# ENTRIES PROVIDED:
______

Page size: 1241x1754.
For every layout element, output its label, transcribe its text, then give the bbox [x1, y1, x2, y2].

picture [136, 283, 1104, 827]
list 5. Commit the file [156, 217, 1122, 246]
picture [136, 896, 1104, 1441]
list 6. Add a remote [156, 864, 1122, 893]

______

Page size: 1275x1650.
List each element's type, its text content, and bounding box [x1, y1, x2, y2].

______

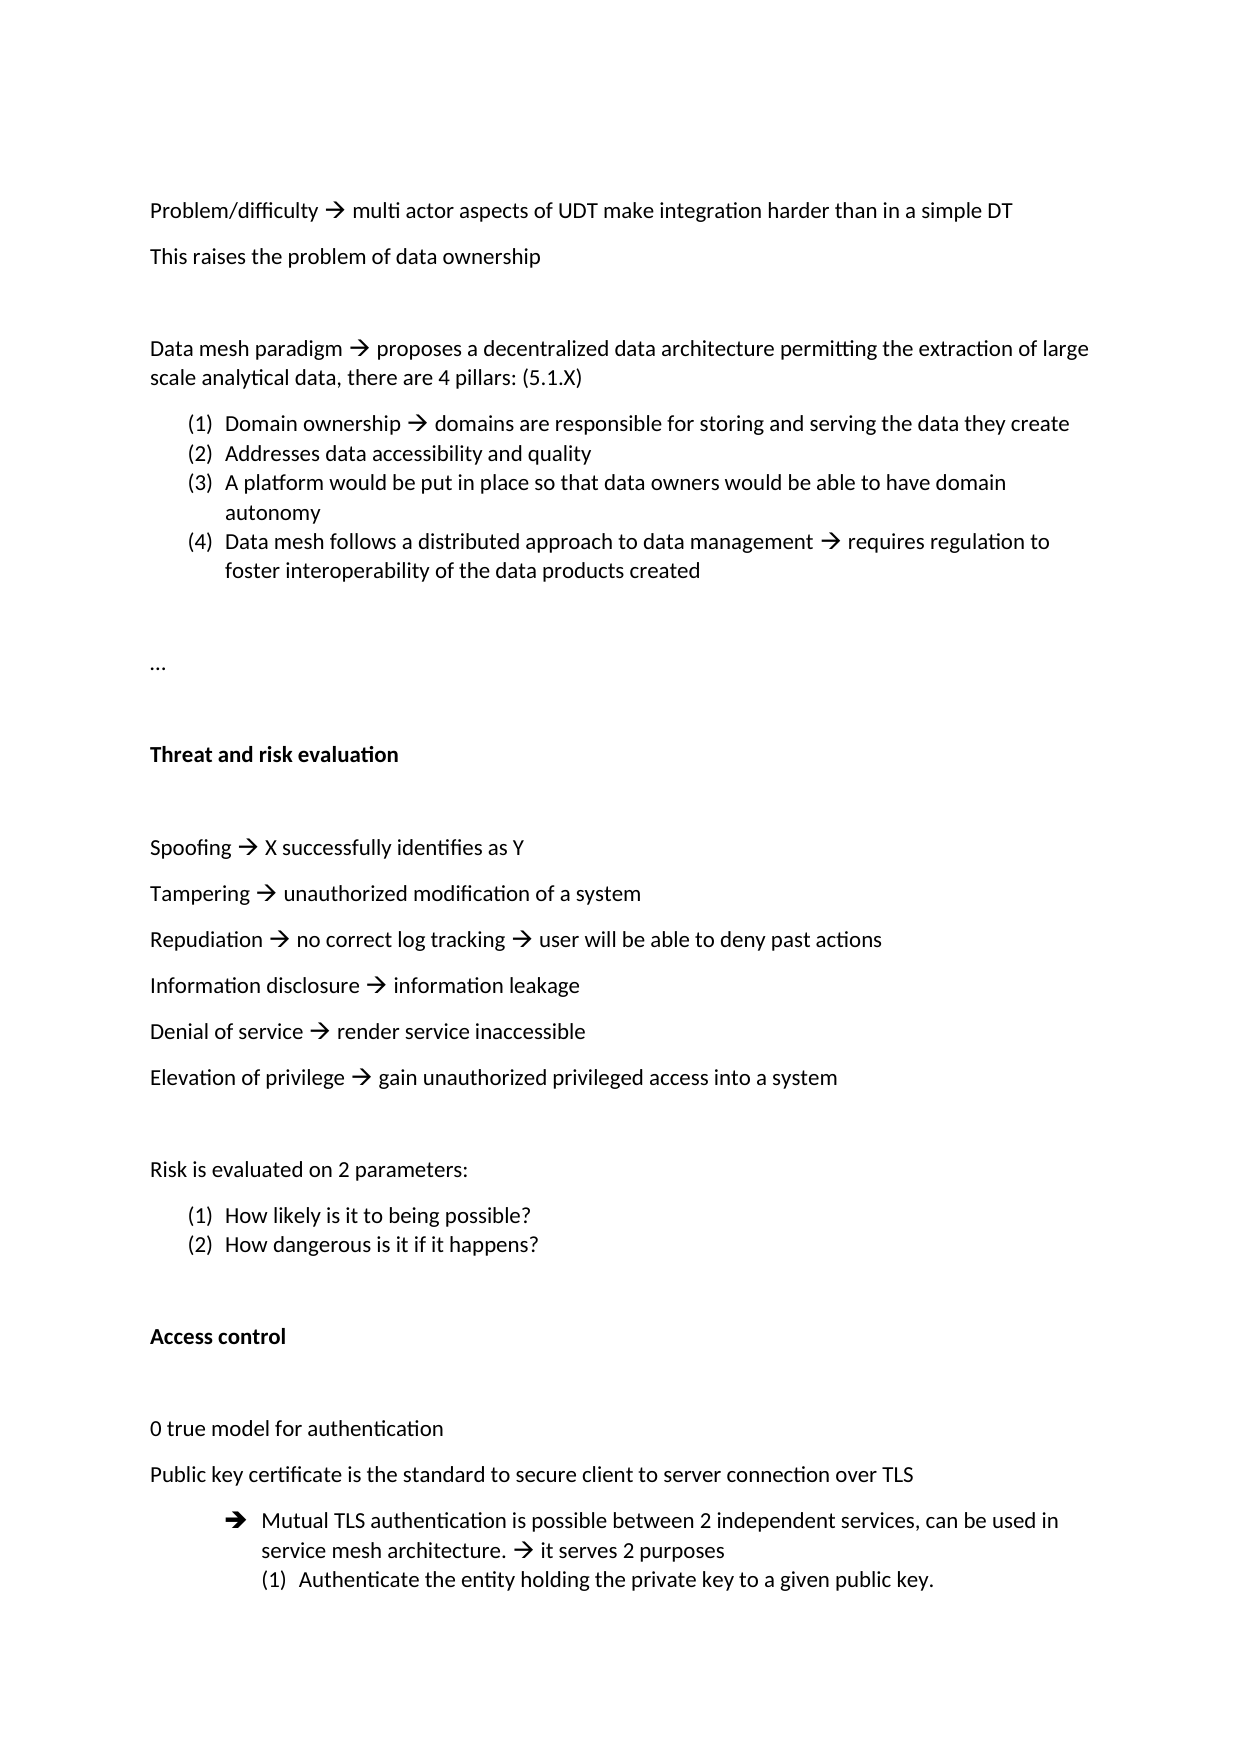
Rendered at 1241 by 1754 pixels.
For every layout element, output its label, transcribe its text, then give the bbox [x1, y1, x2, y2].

______

# WHAT THE TASK ASKS:
Reproduce the records starting at the line containing "Page size: 1241x1754." and ending at the line containing "list 6. Add a remote [156, 864, 1122, 893]", with "layout element" renamed to "page element" and nothing else altered.

# THE ANSWER:
Page size: 1241x1754.
For every page element, output its label, transcribe its text, then give the bbox [x1, y1, x2, y2].

picture [136, 283, 1104, 827]
list 5. Commit the file [156, 217, 1122, 246]
picture [136, 896, 1104, 1441]
list 6. Add a remote [156, 864, 1122, 893]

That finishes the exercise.